Now here's the thing with SML: it uses type inference exclusively when assigning. So I don't think type inference can be inherently bad.
I agree with others that var eliminates redundancy. I have decided to use var where it eliminates redundancy as much as possible. I think consistency is important. Choose a style and stick with it through a project.
As Earwicker indicated, there are some functional languages, Haskell being one and F# being another, where such type inference is used much more pervasively -- the C# analogy would be declaring the return types and parameter types of methods as "var", and then having the compiler infer the static type for you. Static and explicit typing are two orthogonal concerns.
In fact, is it even correct to say that use of "var" is dynamic typing? From what I understood, that's what the new "dynamic" keyword in C# 4.0 is for. "var" is for static type inference. Correct me if I am wrong.
I must admit when i first saw the var keyword pop up i was very skeptical.
However it is definitely an easy way to shorten the lines of a new declaration, and i use it all the time for that.
However when i change the type of an underlying method, and accept the return type using var. I do get the occasional run time error.

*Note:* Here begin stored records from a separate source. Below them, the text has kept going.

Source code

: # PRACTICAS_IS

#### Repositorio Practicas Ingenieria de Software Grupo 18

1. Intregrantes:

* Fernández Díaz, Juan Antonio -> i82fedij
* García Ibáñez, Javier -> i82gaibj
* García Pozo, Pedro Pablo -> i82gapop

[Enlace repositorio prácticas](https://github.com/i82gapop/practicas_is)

Most are still picked up by the compiler.
The secound issue i run into is when i am not sure what method to use (and i am simply looking through the auto complete). IF i choose the wrong one and expect it to be type FOO and it is type BAR then it takes a while to figure that out.
If i had of literally specified the variable type in both cases it would have saved a bit of frustration.
overall the benefits exceed the problems.
I have to dissent with the view that var reduces redundancy in any meaningful way. In the cases that have been put forward here, type inference can and should come out of the IDE, where it can be applied much more liberally with no loss of readability.